Arch Surg. 2009;144(3):289-292. doi:10.1001/archsurg.2008.584

The article by Pacelli et al1 entitled “Four Hundred Consecutive Total Gastrectomies for Gastric Cancer: A Single-Institution Experience” that was published in the August 2008 issue of Archives raises the question of whether or not all patients with carcinoma of the stomach need total gastrectomy (TG) with D2/D3 node dissection and/or adjacent organ resection. Ever since Bilroth performed the first gastrectomy for carcinoma of the stomach,2 there has been controversy over whether TG or subtotal gastrectomy is the better option for this kind of cancer. Surgeons are convinced that radical subtotal excision for all tumors, “except very proximal tumor[s],”3 result in better overall short- and long-term results. Sasako et al2 recently reported the results of radical TG in a highly selected group of 199 of 523 patients.
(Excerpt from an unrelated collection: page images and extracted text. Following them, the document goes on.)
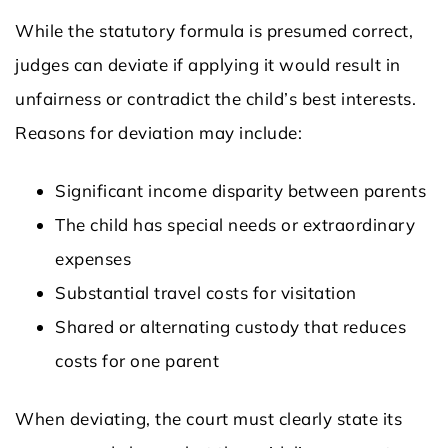
While the statutory formula is presumed correct,
judges can deviate if applying it would result in
unfairness or contradict the child’s best interests.
Reasons for deviation may include:
Significant income disparity between parents
The child has special needs or extraordinary
expenses
Substantial travel costs for visitation
Shared or alternating custody that reduces
costs for one parent
When deviating, the court must clearly state its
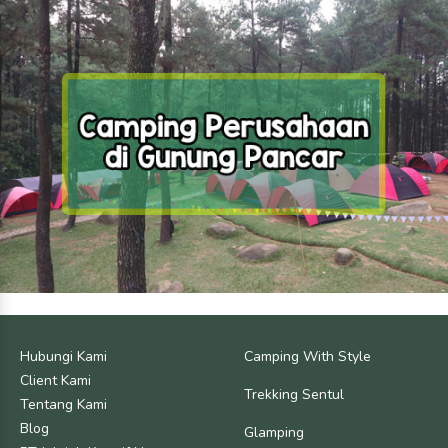
Hubungi Kami
Camping With Style
Client Kami
Trekking Sentul
Tentang Kami
Blog
Glamping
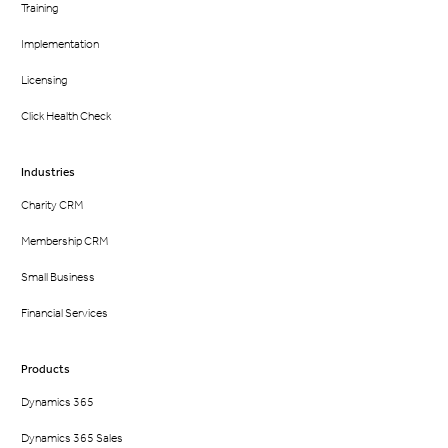
Training
Implementation
Licensing
Click Health Check
Industries
Charity CRM
Membership CRM
Small Business
Financial Services
Products
Dynamics 365
Dynamics 365 Sales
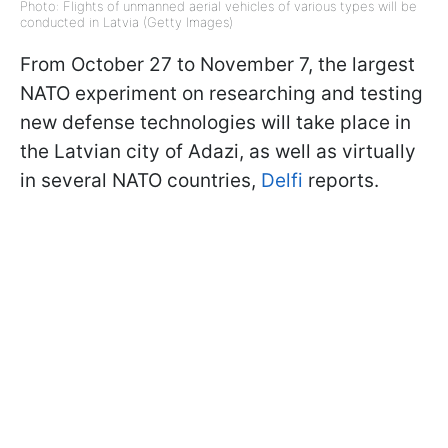
Photo: Flights of unmanned aerial vehicles of various types will be
conducted in Latvia (Getty Images)
From October 27 to November 7, the largest
NATO experiment on researching and testing
new defense technologies will take place in
the Latvian city of Adazi, as well as virtually
in several NATO countries,
Delfi
reports.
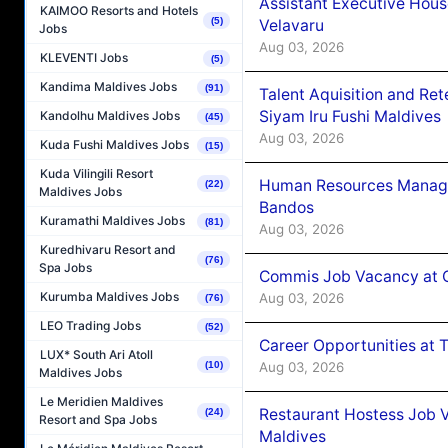
Assistant Executive Hou
KAIMOO Resorts and Hotels
(5)
Velavaru
Jobs
Aug 03, 2026
KLEVENTI Jobs
(5)
Kandima Maldives Jobs
(91)
Talent Aquisition and Ret
Siyam Iru Fushi Maldives
Kandolhu Maldives Jobs
(45)
Aug 03, 2026
Kuda Fushi Maldives Jobs
(15)
Kuda Vilingili Resort
Human Resources Manage
(22)
Maldives Jobs
Bandos
Kuramathi Maldives Jobs
(81)
Aug 03, 2026
Kuredhivaru Resort and
(76)
Spa Jobs
Commis Job Vacancy at 
Kurumba Maldives Jobs
Aug 03, 2026
(76)
LEO Trading Jobs
(52)
Career Opportunities at 
LUX* South Ari Atoll
Aug 03, 2026
(10)
Maldives Jobs
Le Meridien Maldives
Restaurant Hostess Job 
(24)
Resort and Spa Jobs
Maldives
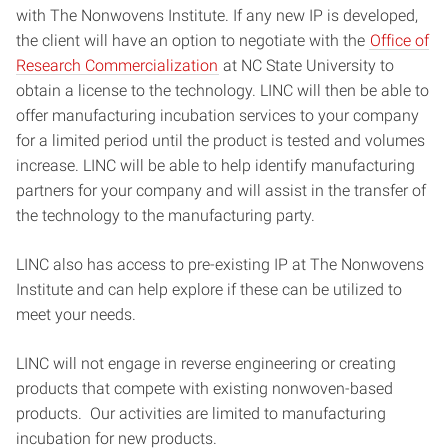
with The Nonwovens Institute. If any new IP is developed,
the client will have an option to negotiate with the
Office of
Research Commercialization
at NC State University to
obtain a license to the technology. LINC
will then be able to
offer manufacturing incubation services to your company
for a limited period until the product is tested and volumes
increase. LINC will be able to help identify manufacturing
partners for your company and will assist in the transfer of
the technology to the manufacturing party.
LINC also has access to pre-existing IP at The Nonwovens
Institute and can help explore if these can be utilized to
meet your needs.
LINC will not engage in reverse engineering or creating
products that compete with existing nonwoven-based
products. Our activities are limited to manufacturing
incubation for new products.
Their results showed that 5-year overall survival was 69.2% and 5-year disease-free survival was 62.6%, with an overall complication rate of 20.9%. In the series reported by Sasako et al, node-negative patients had a 5-year survival rate of 78.4% and a mortality rate of 0.8%, whereas in Pacelli and colleagues' series, the overall survival rate was 61% in the curative group and only 12.8% in the palliative group (the total overall survival rate was only 37.3%), the overall complication rate was 30.8%, and the overall mortality rate was 4.9%. Such inferior results are due to the fact that the authors performed radical TG in each subset of patients. It will be interesting to know the 5-year disease-free survival rate in their current series.